Laiklik Adına Yapılanlar (2)
- GİRİŞ21.11.2024 08:07
- GÜNCELLEME21.11.2024 08:07
Laiklik, 1940 ila 1950 arasında devrin yöneticileri tarafından milletimizin inanç değerlerine muhalefet etmek üzere bir araç olarak kullanılmıştır.
1960 darbesinden 28 Şubat 1997’ye kadar ülkemizin içine düştüğü ideolojik ve siyasi kargaşa dönemlerinde de nefislerini tanrılaştıranlar tarafından kullanılmıştır.
Bunlar bilinmeyen şeyler değildir. Yüzlerce kitap yazılmış, onlarca belgesel çekilmiş, yüzlerce konferans, sempozyum yapılmış, sinema filmleri çekilmiştir.
İşte onlardan birisi de Milli Mücadelenin kahramanlarından İstiklal ve İslam Şairimiz Mehmed Akif’in yol arkadaşı ve birlikte çıkardıkları Sebilürreşad Dergisinin sahibi olarak Akif’le Anadolu’da Milli Mücadelenin içinde yer alan Eşref Edib Beydir.
Eşref Bey, Milli Mücadelenin zaferle sonuçlanmasının ardından tekrar İstanbul’a dönerek Sebilürreşad Dergisini çıkarmaya devam eder, dine ve dini eserlere karşı yapılanları yazarak memleket sathında olup bitenleri kaleme alır.
Bu konuşma ve yazılarından oluşan “Kara Kitap” üst başlıklı, “Milleti Nasıl Aldattılar, Mukaddesatına Nasıl Saldırdılar” isimli kitabından bazı kısımları paylaşalım.
•
“Halkçıların karşılarında istediklerini yapmaya mani olacak hiçbir kuvvet olmadığından, dediğim dedik kesilen şefleri, nihayet namazlarda Kur’an lisanıyla okunan Kur’an surelerini kaldırmak teşebbüsüne geçti.
Farmason Adnan Adıvar ve Hasan Ali Yücel’in arkadaşları, Şerafettin Yaltkaya’yı bu maksatla Diyanet Riyasetine getirdiler. Yaltkaya’ya sureleri düzme dile çevirttiler.

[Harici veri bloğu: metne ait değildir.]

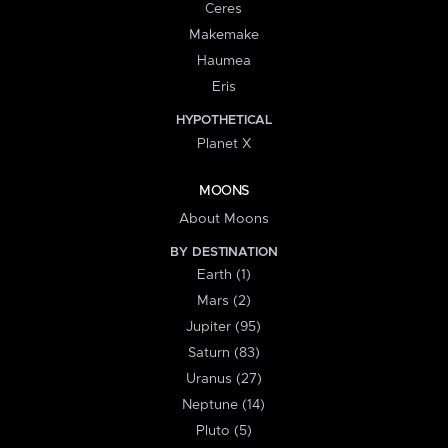
Ceres
Makemake
Haumea
Eris
HYPOTHETICAL
Planet X
MOONS
About Moons
BY DESTINATION
Earth (1)
Mars (2)
Jupiter (95)
Saturn (83)
Uranus (27)
Neptune (14)
Pluto (5)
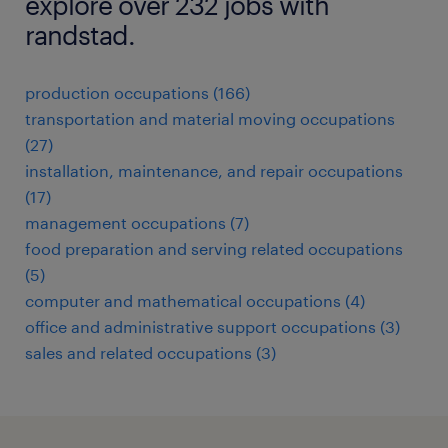
explore over 232 jobs with
randstad.
production occupations (166)
transportation and material moving occupations
(27)
installation, maintenance, and repair occupations
(17)
management occupations (7)
food preparation and serving related occupations
(5)
computer and mathematical occupations (4)
office and administrative support occupations (3)
sales and related occupations (3)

Diyanet Reisinin düzme bir fetvası ile namazlarda okunan surelerin, Kur’an lisanı ile okunması yasak edilecek, düzme dil ile tercümeleri okunacaktı.
Bu suretle ibadette de büyük bir inkılap, büyük bir devrim yapılmış olacaktı. Kat’i surette İnönü buna karar vermiş, faaliyete geçilmişti.
Bu sıralarda merhum Aksekili Hamdi Efendi, diyanette muavin idi. Yanıp yakılıyordu. Üzüntüsünden sabahlara kadar gözüne uyku girmiyordu. Bunun önüne geçmeye çalışıyor fakat kâfi gelmiyordu. Nihayet istifa edebilirdi ancak…
………………..
O dalalet günlerinin azgınlaştığı günlerde idi. Paşa cenaplarına bir mektup geldi:
‘-Paşam! Bütün istediklerinizi verdik. Canımızı istediniz verdik. Malımızı istediniz verdik. Evlatlarımızı istediniz verdik. Fakat göğsümüzdeki imanı istiyorsunuz. Onu asla vermeyiz Paşam!...
Bunun üzerine durakladılar, sıyırdıkları dalalet hançerlerini kınlarına soktular. Allah tarafından içlerine bir korku geldi.
Milletin azabı gözlerinin önünde canlandı. İşin bu derecesine varmayı, devrimciliğin bu kadar haddi aşmasını tehlikeli gördüler”. Kara Kitap Sh. 120-121 Beyan Yayınları.
……………..
Aynı eserden:
“Mevlid kitapları II. Abdülhamid zamanında basıldığı için onun adı olduğundan toplatılması emredilmiş, jandarmalar köylere çıkıp gelişigüzel evlerde, camilerde arama yapıp kitapları toplamaya başladılar.
Bu kara haber üzerine çok kıymetli basma, el yazısı kitaplar toplandı veya sahipleri tarafından toprağa gömüldü”.
Ezcümle:
Eşref Edib’in anlattığı daha nice hadiseler var. İnanmayanlar için yine Beyan Yayınlarından çıkan “CHP ve Din” kitabını da hatırlatalım.